Valor Econômico, v. 20, n. 4964, 20/03/2020. Empresas

Epidemia já reduz projeção de demanda por eletricidade

Letícia Fucuchima


O setor elétrico não deverá passar ileso da crise do coronavírus. Com a evolução da pandemia contaminando o ritmo de vários setores da economia, o mercado já começou a reduzir as projeções para a atividade econômica - que, por sua vez, está intimamente ligada ao comportamento da demanda de energia.

Um estudo da consultoria Thymos Energia, obtido pelo Valor, mostra que o consumo de energia pode sofrer uma redução de 1,6% a 14% em 2020, a depender da intensidade dos impactos do coronavírus sobre a economia. Antes de toda essa situação, a Thymos previa um aumento de 3% a 4% para a demanda no ano.

No cenário moderado traçado pela consultoria, o consumo deve cair 4% no ano.

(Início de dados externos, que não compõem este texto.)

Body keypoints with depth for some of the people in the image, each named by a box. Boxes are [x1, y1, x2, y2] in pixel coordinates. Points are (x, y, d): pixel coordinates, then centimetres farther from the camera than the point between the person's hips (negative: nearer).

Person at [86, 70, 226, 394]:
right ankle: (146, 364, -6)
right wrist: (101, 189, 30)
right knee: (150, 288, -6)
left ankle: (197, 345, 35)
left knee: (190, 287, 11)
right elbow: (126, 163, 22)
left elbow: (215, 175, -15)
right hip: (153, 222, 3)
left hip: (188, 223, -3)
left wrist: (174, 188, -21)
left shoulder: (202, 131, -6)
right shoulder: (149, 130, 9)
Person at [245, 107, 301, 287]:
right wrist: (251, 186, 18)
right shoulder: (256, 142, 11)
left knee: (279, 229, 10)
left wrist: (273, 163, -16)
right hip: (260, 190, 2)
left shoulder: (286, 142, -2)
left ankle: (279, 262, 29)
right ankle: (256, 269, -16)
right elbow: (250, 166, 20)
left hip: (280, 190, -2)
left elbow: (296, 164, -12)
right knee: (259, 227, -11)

Essa estimativa leva em consideração, de um lado, um crescimento de 10% da demanda nas residências devido às orientações de quarentena e home office, e, de outro, uma queda de 30% no comércio e na indústria com a paralisação parcial desses setores.

Ainda nesse cenário, o consumo sofreria os períodos mais críticos em março, abril e maio, iniciaria um processo de recuperação a partir de junho e retomaria, em setembro, os níveis anteriores à crise do coronavírus.

O sócio da Thymos, Alexandre Viana, afirma que estimativas mais precisas para o caso brasileiro dependem ainda da evolução da pandemia e de novas medidas que serão tomadas para contê-la, as quais podem ter mais ou menos impacto sobre a atividade econômica. Ele destaca, porém, que os efeitos dessa crise não ficarão restritos à demanda de energia, já que o setor elétrico é todo interligado.

Um dos indicadores que podem ser afetados é o Preço da Liquidação das Diferenças (PLD), referência para o mercado de curto prazo de energia. “O impacto vai depender do ritmo de consumo, meteorologia e nível de carga que será estimado pelo Operador Nacional do Sistema, mas o PLD tende a registrar valores abaixo de R$ 100,00/MWh nos próximos dois meses e deve continuar em patamares baixos em um cenário de recuperação lenta", estima Viana. O PLD pode influenciar o fluxo de caixa das distribuidoras, já que a situação do coronavírus poderia levar a uma sobra de contratos para as concessionárias, que negociariam a energia excedente no mercado de curto prazo por um valor menor do que pagaram.

Os cenários da Thymos para o Brasil foram elaborados a partir de uma análise dos desdobramentos da crise sanitária em outros países. Segundo dados coletados, o impacto do coronavírus foi sentido de forma mais intensa na carga de lugares como França, Itália, Portugal, Espanha, e menos na Alemanha e no Reino Unido, onde o decretado até o momento. Já a situação na China não foi analisada pela falta de dados oficiais de consumo em tempo real.

Por ora, as distribuidoras de energia estão concentradas em assegurar a normalidade das operações, mas algumas já começam a fazer exercícios para tentar prever o comportamento da carga nos próximos meses. É o caso da EDP Brasil, que tem 3,5 milhões de clientes no Espírito Santo e no interior de São Paulo. Segundo a companhia, o consumo residencial pode ter aumento de até 15%, mas a expectativa é de que isso seja compensado pela queda da demanda em outros setores, como comércio, poder público e escolas. Com isso, a tendência seria de redução no período. “Estamos monitorando, mas suprimento não é uma preocupação”, diz Marcelo Torezani, gestor operacional de estudos de mercado da companhia.